■ **WORK REQUIRED**
Omit the pictures, then write out every entry exactly as it reads.

■ **PROVIDED MATERIAL**

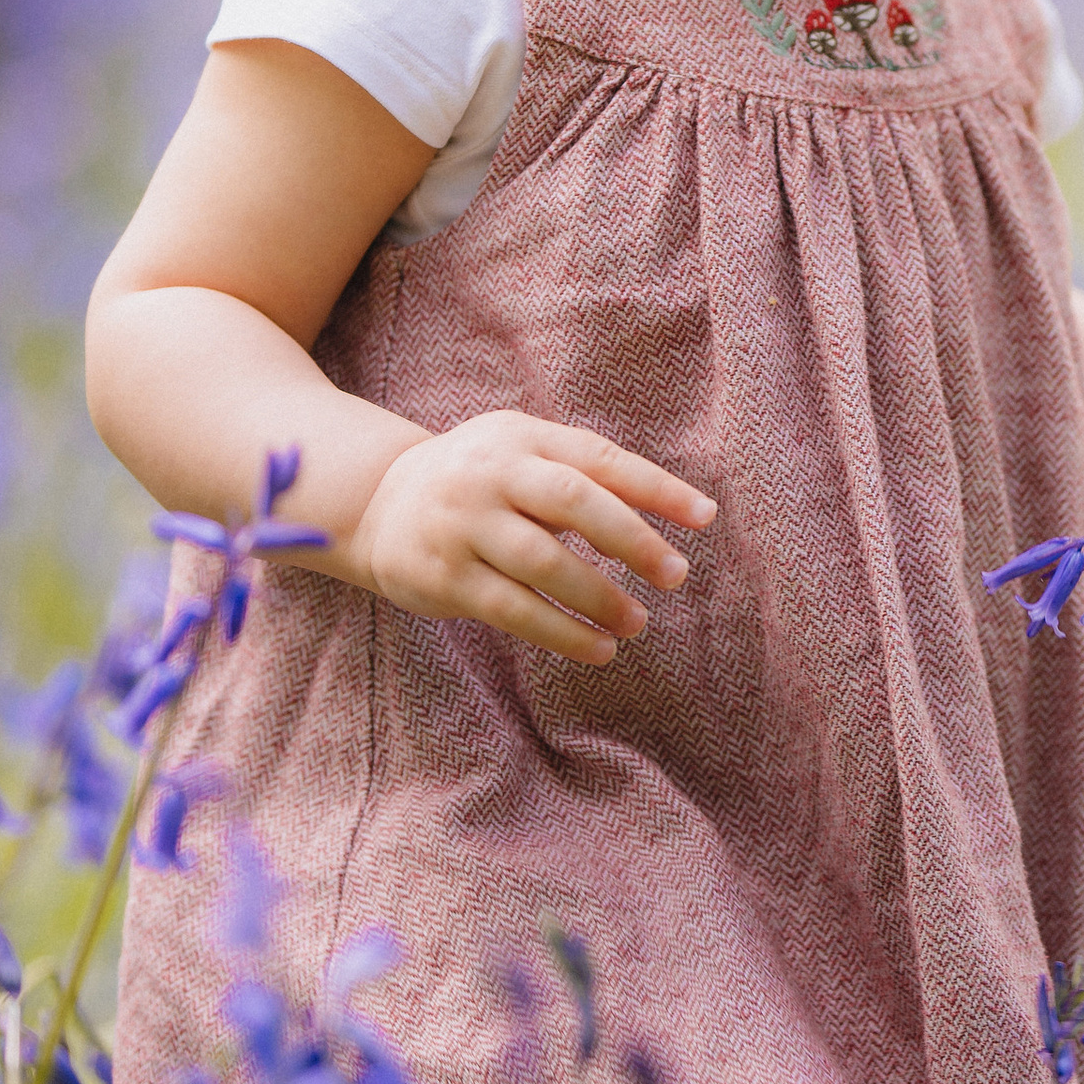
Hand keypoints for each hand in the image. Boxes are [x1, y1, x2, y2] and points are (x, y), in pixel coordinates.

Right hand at [348, 413, 712, 664]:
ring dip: (598, 597)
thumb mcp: (523, 455)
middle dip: (632, 540)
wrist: (378, 503)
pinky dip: (561, 632)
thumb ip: (584, 475)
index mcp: (521, 436)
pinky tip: (596, 647)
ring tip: (637, 622)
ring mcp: (463, 525)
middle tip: (676, 575)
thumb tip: (673, 511)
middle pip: (572, 501)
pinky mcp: (444, 576)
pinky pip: (513, 609)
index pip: (599, 458)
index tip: (705, 517)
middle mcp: (490, 473)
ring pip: (542, 563)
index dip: (655, 487)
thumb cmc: (480, 480)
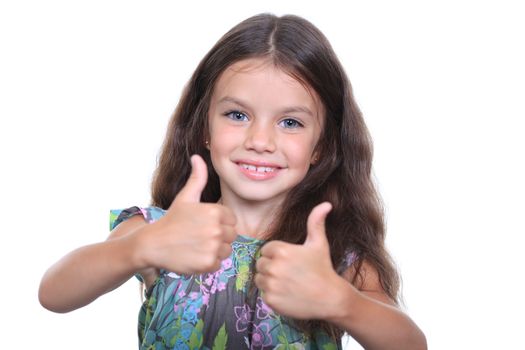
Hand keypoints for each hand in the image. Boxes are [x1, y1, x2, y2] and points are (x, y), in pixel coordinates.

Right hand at [135, 154, 236, 274]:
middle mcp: (216, 229)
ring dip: (214, 251)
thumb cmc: (171, 220)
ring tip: (196, 246)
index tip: (203, 225)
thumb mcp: (186, 197)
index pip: (232, 220)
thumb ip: (197, 178)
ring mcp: (213, 247)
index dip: (219, 223)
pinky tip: (194, 256)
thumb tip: (197, 156)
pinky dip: (208, 264)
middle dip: (218, 237)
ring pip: (226, 251)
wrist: (151, 244)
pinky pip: (218, 264)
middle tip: (199, 237)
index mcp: (215, 211)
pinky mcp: (208, 263)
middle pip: (231, 236)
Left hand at [254, 202, 344, 319]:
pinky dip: (272, 294)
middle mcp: (274, 267)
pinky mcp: (270, 300)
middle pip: (260, 264)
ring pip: (259, 278)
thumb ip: (316, 222)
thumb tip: (326, 204)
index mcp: (281, 250)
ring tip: (288, 283)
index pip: (266, 250)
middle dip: (272, 267)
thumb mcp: (318, 243)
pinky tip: (287, 294)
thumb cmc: (323, 268)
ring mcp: (271, 284)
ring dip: (269, 280)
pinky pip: (263, 293)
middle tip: (289, 273)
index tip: (291, 262)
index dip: (277, 255)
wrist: (330, 298)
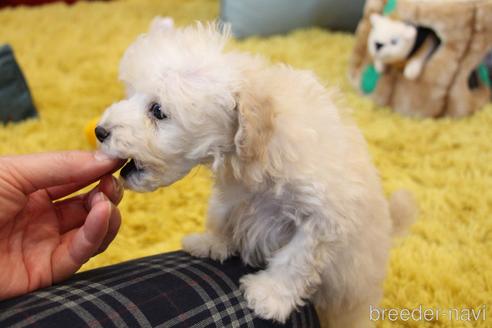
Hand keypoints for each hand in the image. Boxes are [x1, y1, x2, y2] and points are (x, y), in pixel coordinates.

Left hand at [0, 151, 123, 299]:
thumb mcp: (15, 172)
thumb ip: (64, 166)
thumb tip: (107, 157)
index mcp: (32, 190)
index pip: (76, 178)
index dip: (98, 169)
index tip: (121, 159)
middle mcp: (42, 217)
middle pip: (89, 205)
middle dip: (107, 192)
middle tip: (112, 185)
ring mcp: (45, 244)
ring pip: (92, 231)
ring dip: (106, 215)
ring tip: (105, 201)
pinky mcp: (46, 271)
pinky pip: (79, 252)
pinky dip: (95, 233)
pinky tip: (102, 215)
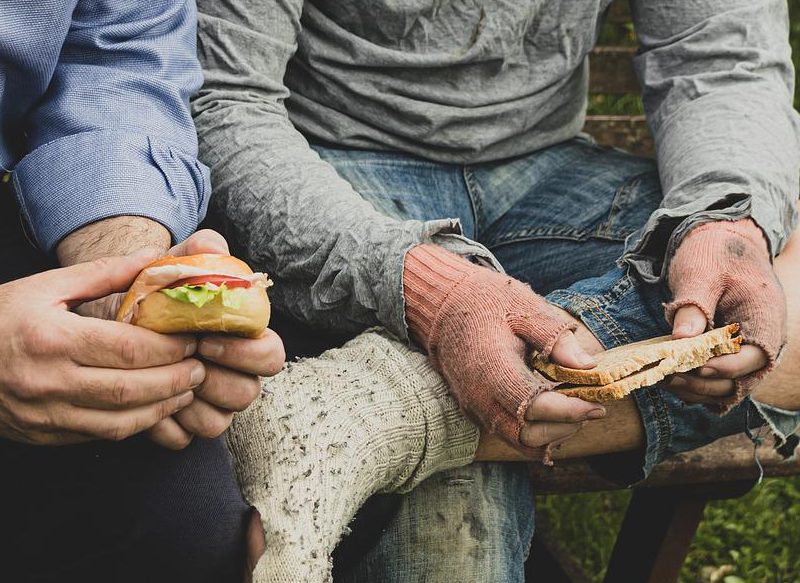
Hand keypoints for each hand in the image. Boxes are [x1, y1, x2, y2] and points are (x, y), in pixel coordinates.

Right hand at [0, 252, 200, 444]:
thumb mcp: (45, 286)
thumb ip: (103, 273)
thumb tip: (154, 258)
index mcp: (51, 338)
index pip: (128, 349)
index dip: (170, 348)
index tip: (193, 338)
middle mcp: (49, 382)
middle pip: (132, 389)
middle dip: (176, 380)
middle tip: (201, 367)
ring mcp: (45, 414)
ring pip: (121, 421)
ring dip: (163, 408)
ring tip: (188, 389)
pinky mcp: (45, 435)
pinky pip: (102, 436)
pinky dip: (136, 424)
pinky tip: (155, 408)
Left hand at [146, 230, 285, 448]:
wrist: (113, 322)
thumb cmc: (153, 295)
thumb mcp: (172, 268)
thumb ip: (197, 252)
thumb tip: (214, 245)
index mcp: (244, 341)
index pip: (271, 355)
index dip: (245, 352)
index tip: (207, 337)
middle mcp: (234, 377)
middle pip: (248, 394)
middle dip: (215, 379)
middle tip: (183, 360)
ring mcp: (210, 406)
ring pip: (218, 423)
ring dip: (190, 403)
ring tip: (161, 378)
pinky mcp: (182, 428)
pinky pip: (183, 439)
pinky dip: (164, 424)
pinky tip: (145, 399)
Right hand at [404, 244, 598, 450]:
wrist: (442, 304)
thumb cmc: (486, 302)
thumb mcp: (524, 308)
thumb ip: (556, 339)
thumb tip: (588, 366)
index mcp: (493, 368)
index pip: (535, 406)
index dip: (569, 412)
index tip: (597, 406)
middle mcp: (479, 395)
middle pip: (528, 435)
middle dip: (565, 428)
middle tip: (590, 409)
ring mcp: (474, 406)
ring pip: (517, 441)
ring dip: (551, 434)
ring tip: (574, 413)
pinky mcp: (474, 409)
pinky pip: (507, 433)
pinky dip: (534, 433)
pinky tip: (554, 416)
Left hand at [664, 219, 785, 407]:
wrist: (719, 243)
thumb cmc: (713, 254)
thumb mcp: (701, 274)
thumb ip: (693, 306)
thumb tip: (682, 340)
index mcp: (765, 319)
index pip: (752, 357)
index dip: (723, 367)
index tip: (692, 366)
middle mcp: (761, 341)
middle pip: (739, 381)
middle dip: (703, 383)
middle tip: (668, 377)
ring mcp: (745, 350)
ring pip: (727, 386)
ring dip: (697, 389)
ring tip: (664, 381)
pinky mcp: (727, 354)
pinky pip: (717, 380)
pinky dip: (696, 385)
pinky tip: (670, 379)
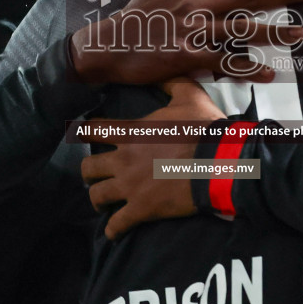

■ **SOLUTION FOR THIS TASK**
Hand keypoints for each hand in the image. Boxes are [x1, y1, x2, y2] and points are (x, y), in pixel coordinates.

Right hand at [348, 413, 712, 664]:
ring dip: (598, 597)
thumb mcp: (523, 455)
middle dip: (632, 540)
wrist: (378, 503)
pinky dip: (561, 632)
thumb ip: (584, 475)
index mcp: (521, 436)
pinky tip: (596, 647)
ring tip: (637, 622)
ring mcp: (463, 525)
middle tip: (676, 575)
thumb tip: (673, 511)
middle pip: (572, 501)
pinky mcp: (444, 576)
pinky pip: (513, 609)
index pip: (599, 458)
index tip: (705, 517)
middle mcp: (490, 473)
ring pip: (542, 563)
index dip: (655, 487)
thumb cmc: (480, 480)
Hand keypoints for each hand in the image. Boxes are [x1, y1, x2, y2] and points are (x, y), in pixel coordinates.

Right hand at [135, 154, 236, 274]:
middle mcp: (216, 229)
ring dip: (214, 251)
thumb cmc: (171, 220)
ring tip: (196, 246)
index tip: (203, 225)
thumb mcp: (186, 197)
index pip: (232, 220)
thumb ip: (197, 178)
ring mcp: (213, 247)
index dip: (219, 223)
pinky tip: (194, 256)
thumb tip: (197, 156)
pinky dip: (208, 264)
middle dip: (218, 237)
ring pip: (226, 251)
wrist: (151, 244)
pinky pip: (218, 264)
middle tip: (199, 237)
index mcp: (215, 211)
pinky mcp: (208, 263)
middle pip: (231, 236)
Left hand at [254, 202, 344, 319]:
pinky dip: (272, 294)
middle mcp: (274, 267)
pinky mcp: (270, 300)
middle pip: (260, 264)
ring pip: (259, 278)
thumb ip: (316, 222)
thumb tip: (326, 204)
index mcp: (281, 250)
ring tip: (288, 283)
index pip: (266, 250)
middle dip: (272, 267)
thumb mcp: (318, 243)
pinky tip: (287, 294)
thumb cmc: (323, 268)
ring mcp: (271, 284)
ring dip: (269, 280)
pinky pip: (263, 293)
middle tip: (289, 273)
index tip: (291, 262)
index dip: (277, 255)
wrist: (330, 298)
Hand keypoints for each hand in the image. Boxes are [x1, y1, x2, y2] and points are (x, y), in pixel coordinates.

Left hand at [0, 151, 123, 299]:
thumb mcp: (15, 172)
thumb ip: (64, 166)
thumb tip: (107, 157)
index mcp: (32, 190)
index pip: (76, 178)
index dip: (98, 169)
index tip: (121, 159)
middle mcp: (42, 217)
middle pip: (89, 205)
middle dip: (107, 192)
middle tip: (112, 185)
ring mcp: (45, 244)
ring pip: (92, 231)
ring dip: (106, 215)
ring tip: (105, 201)
pinky mcp: (46, 271)
pinky pip: (79, 252)
pinky dip: (95, 233)
pinky tip: (102, 215)
Hand keypoints for each hand in the image. Boxes are [x1, y1, x2, y2] and points are (x, y), in pixel coordinates.

Right hand at [0, 252, 200, 444]:
thumb mcp: (45, 286)
thumb ip: (103, 273)
thumb tip: (154, 258)
index mcp: (51, 338)
index pip: (128, 349)
index dip: (170, 348)
index tip: (193, 338)
middle mcp: (49, 382)
middle pip: (132, 389)
middle dip: (176, 380)
middle tip: (201, 367)
ring mcp: (45, 414)
ring pip: (121, 421)
ring dip: (163, 408)
ring tip: (188, 389)
pinky mcp: (45, 435)
pinky pip: (102, 436)
pinky dip: (136, 424)
pinky tip: (155, 408)
Left hand at [146, 230, 285, 448]:
wrist: (113, 322)
thumb cmc: (153, 295)
thumb mcp: (172, 268)
thumb ip: (197, 252)
thumb tip: (214, 245)
index mcp: (244, 341)
index pip: (271, 355)
index dip: (245, 352)
index tip: (207, 337)
middle mcp: (234, 377)
middle pip: (248, 394)
middle dip: (215, 379)
middle tip: (183, 360)
ring mcp: (210, 406)
ring pip: (218, 423)
ring dip: (190, 403)
ring tip: (161, 378)
pinky mcp: (182, 428)
pinky pip: (183, 439)
pinky dip: (164, 424)
pinky tip: (145, 399)
Right hand at [404, 244, 598, 450]:
wrist: (442, 304)
thumb cmc: (486, 302)
thumb mcp: (524, 308)
thumb ip: (556, 339)
thumb tip: (588, 366)
index mcp: (493, 368)
index pip: (535, 406)
index dip: (569, 412)
index tip: (597, 406)
middle mcp: (479, 395)
middle pip: (528, 435)
middle dip: (565, 428)
middle tip: (590, 409)
ring mcp: (474, 406)
ring pip: (517, 441)
ring dip: (551, 434)
ring tip: (574, 413)
pinky mcp: (474, 409)
pinky pip: (507, 433)
pinky dip: (534, 433)
pinky tip: (554, 416)
Left hand at [664, 219, 785, 407]:
wrist: (719, 243)
thumb cmc: (713, 254)
thumb mcp: (701, 274)
thumb ip: (693, 306)
thumb tip: (682, 340)
index mcp: (765, 319)
index pip: (752, 357)
index dip: (723, 367)
index tip: (692, 366)
middle mcp: (761, 341)
middle pip: (739, 381)
middle dip: (703, 383)
middle tip: (668, 377)
ring mcp: (745, 350)
ring pip: (727, 386)
ring dip: (697, 389)
ring tip: (664, 381)
pinky mcp: (727, 354)
pinky pip: (717, 380)
pinky dip: (696, 385)
pinky tip: (670, 379)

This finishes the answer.